### Sección de texto ###

Quizá haya todavía quien recuerde que hace algo más de una década se convocó un concurso de ideas para remodelar la Plaza del Ayuntamiento de la ciudad de Ponferrada con motivo de la construcción bajo ella de un aparcamiento. Aquel concurso se declaró desierto, debió ser que no había ideas, y los técnicos y políticos del municipio se encargaron por su cuenta de levantar una superficie vacía, plana, yerma, opuesta de raíz a cuanto una plaza pública pueda tener de acogedora. La conclusión es evidente: lo que realmente importaba era el reino subterráneo de los vehículos; la vida de las personas en superficie era subsidiaria. Menos mal que durante este tiempo la Ponferradina ha ascendido de división en dos ocasiones, lo cual debe justificar seguramente los baños de multitudes para los que al cabo se condenan estos lugares a mayor gloria de los que oran desde el balcón municipal.

### Conjunto de datos ###

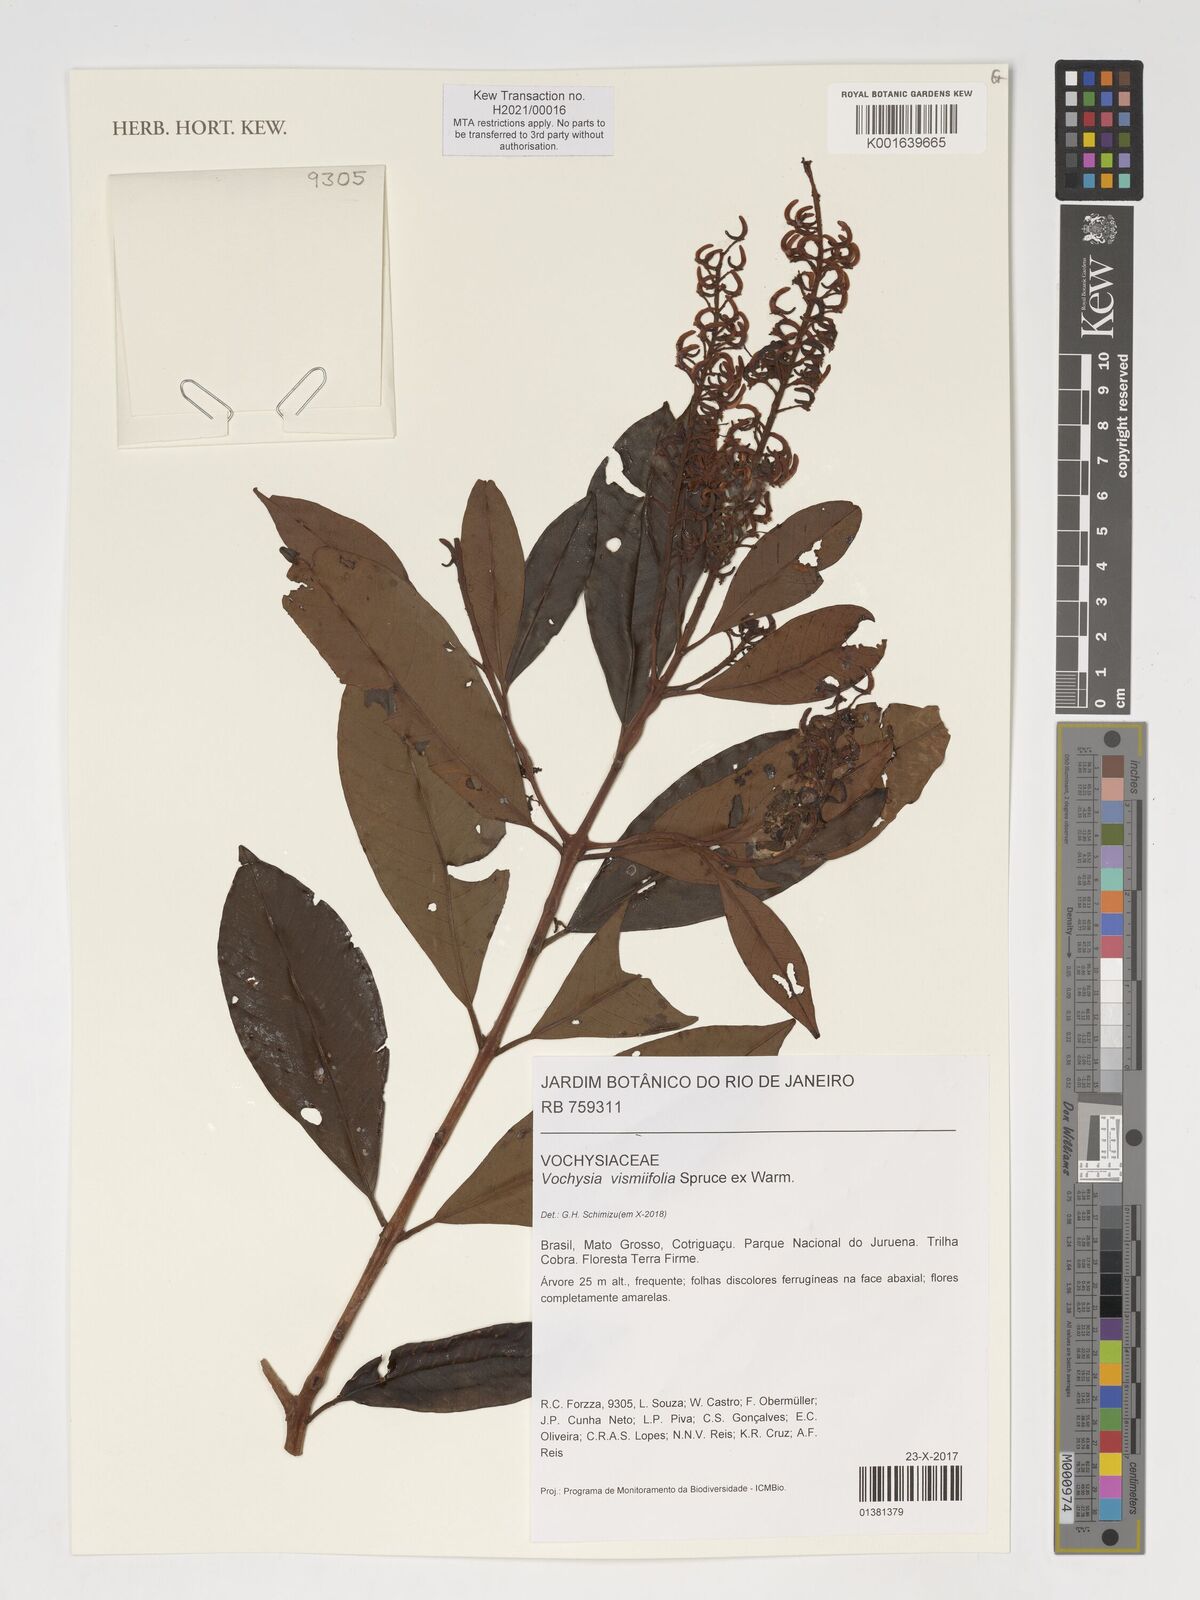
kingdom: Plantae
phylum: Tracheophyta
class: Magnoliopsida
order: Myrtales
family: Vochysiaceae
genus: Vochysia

###
### Conjunto de datos ###

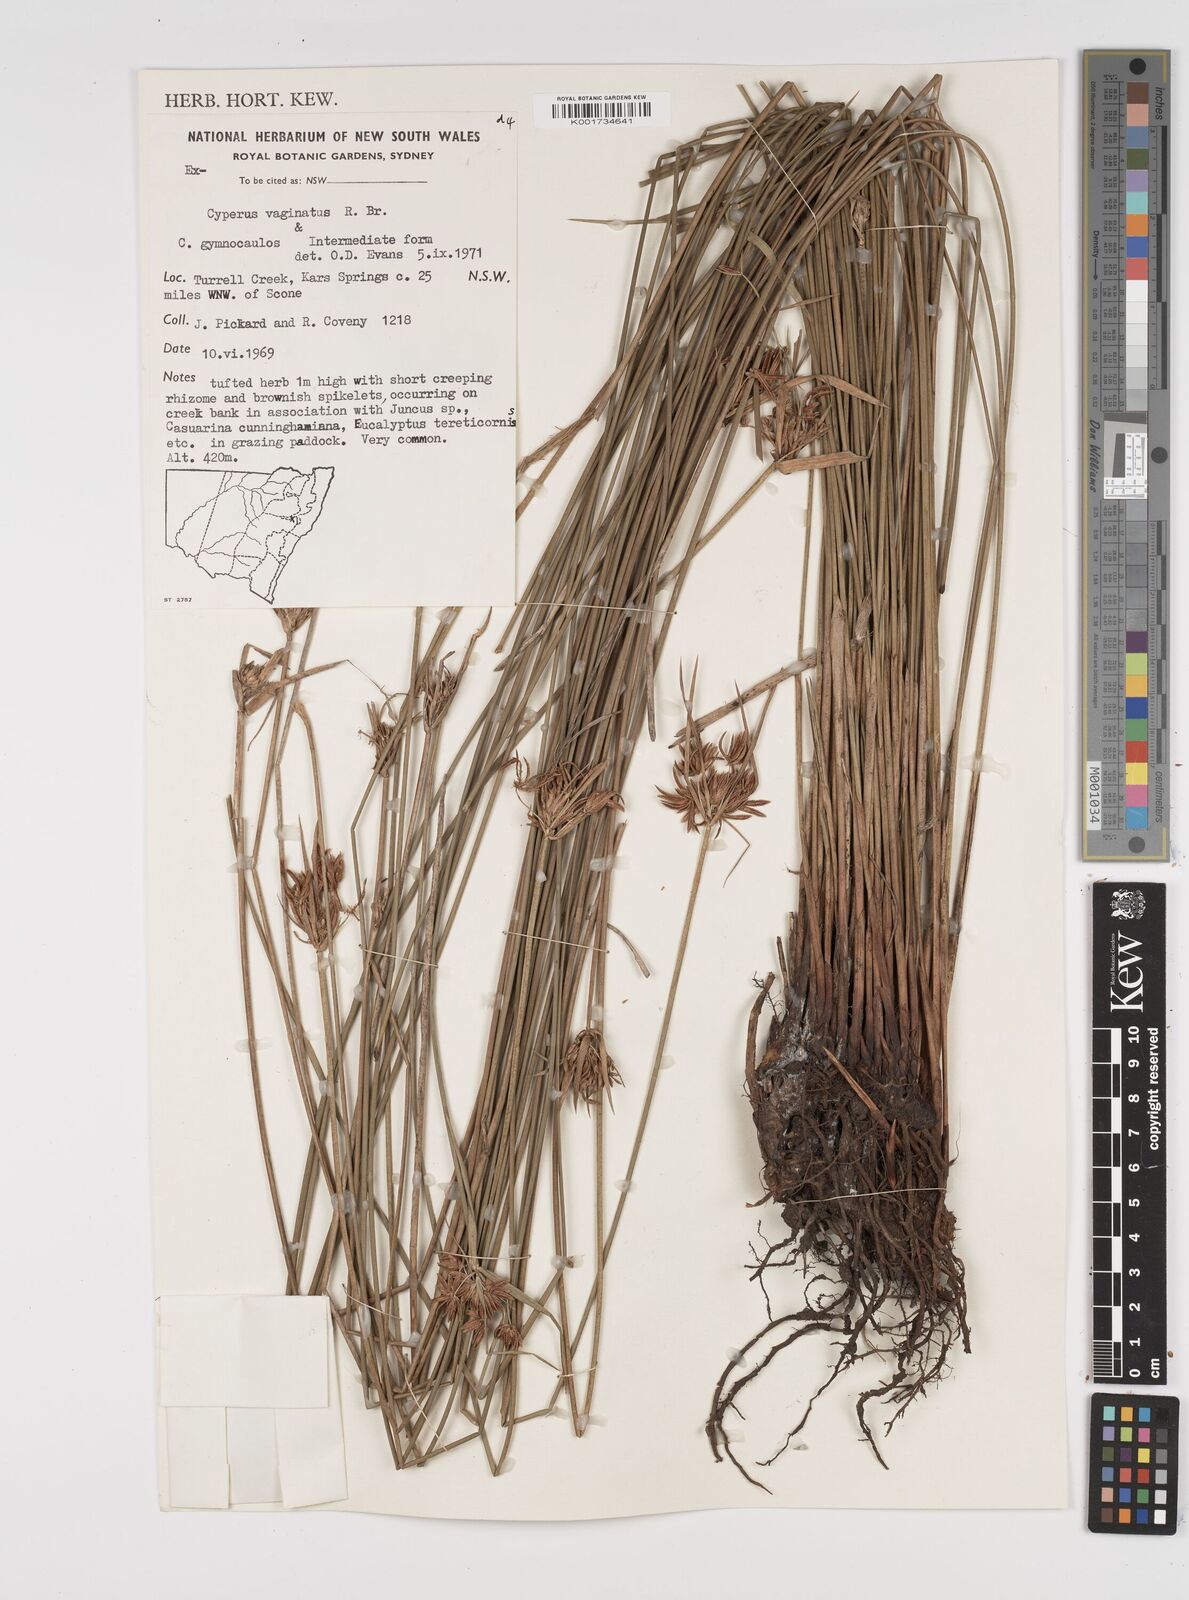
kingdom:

###

§ Tareas del ejercicio
A – Según el texto sobre la Plaza del Ayuntamiento de Ponferrada, ¿cómo se resolvió el concurso de ideas convocado para remodelarla?
B – Reproduce sin cambios el fragmento del texto sobre la Plaza del Ayuntamiento de Ponferrada que arranca con las palabras "Quizá haya todavía" y concluye con "el balcón municipal.".

§ Respuestas por tarea
A – El concurso se declaró desierto.

B –
Quizá haya todavía quien recuerde que hace algo más de una década se convocó un concurso de ideas para remodelar la Plaza del Ayuntamiento de la ciudad de Ponferrada con motivo de la construcción bajo ella de un aparcamiento. Aquel concurso se declaró desierto, debió ser que no había ideas, y los técnicos y políticos del municipio se encargaron por su cuenta de levantar una superficie vacía, plana, yerma, opuesta de raíz a cuanto una plaza pública pueda tener de acogedora. La conclusión es evidente: lo que realmente importaba era el reino subterráneo de los vehículos; la vida de las personas en superficie era subsidiaria. Menos mal que durante este tiempo la Ponferradina ha ascendido de división en dos ocasiones, lo cual debe justificar seguramente los baños de multitudes para los que al cabo se condenan estos lugares a mayor gloria de los que oran desde el balcón municipal.